**Exercise prompt:** Copy the listing below line for line, keeping every word, capital letter and punctuation mark unchanged.

**Data provided:**
════════
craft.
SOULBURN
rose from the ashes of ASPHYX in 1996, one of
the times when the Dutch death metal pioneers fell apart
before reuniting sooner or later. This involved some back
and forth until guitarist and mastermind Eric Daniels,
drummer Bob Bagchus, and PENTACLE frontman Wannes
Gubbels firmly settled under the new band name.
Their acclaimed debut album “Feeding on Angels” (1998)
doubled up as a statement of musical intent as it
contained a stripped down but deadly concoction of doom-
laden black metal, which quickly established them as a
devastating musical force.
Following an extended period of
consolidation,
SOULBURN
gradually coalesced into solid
════════
**Answer box:**
craft.
SOULBURN
rose from the ashes of ASPHYX in 1996, one of
the times when the Dutch death metal pioneers fell apart
before reuniting sooner or later. This involved some back
and forth until guitarist and mastermind Eric Daniels,
drummer Bob Bagchus, and PENTACLE frontman Wannes
Gubbels firmly settled under the new band name.
Their acclaimed debut album “Feeding on Angels” (1998)
doubled up as a statement of musical intent as it
contained a stripped down but deadly concoction of doom-
laden black metal, which quickly established them as a
devastating musical force.
Following an extended period of
consolidation,
SOULBURN
gradually coalesced into solid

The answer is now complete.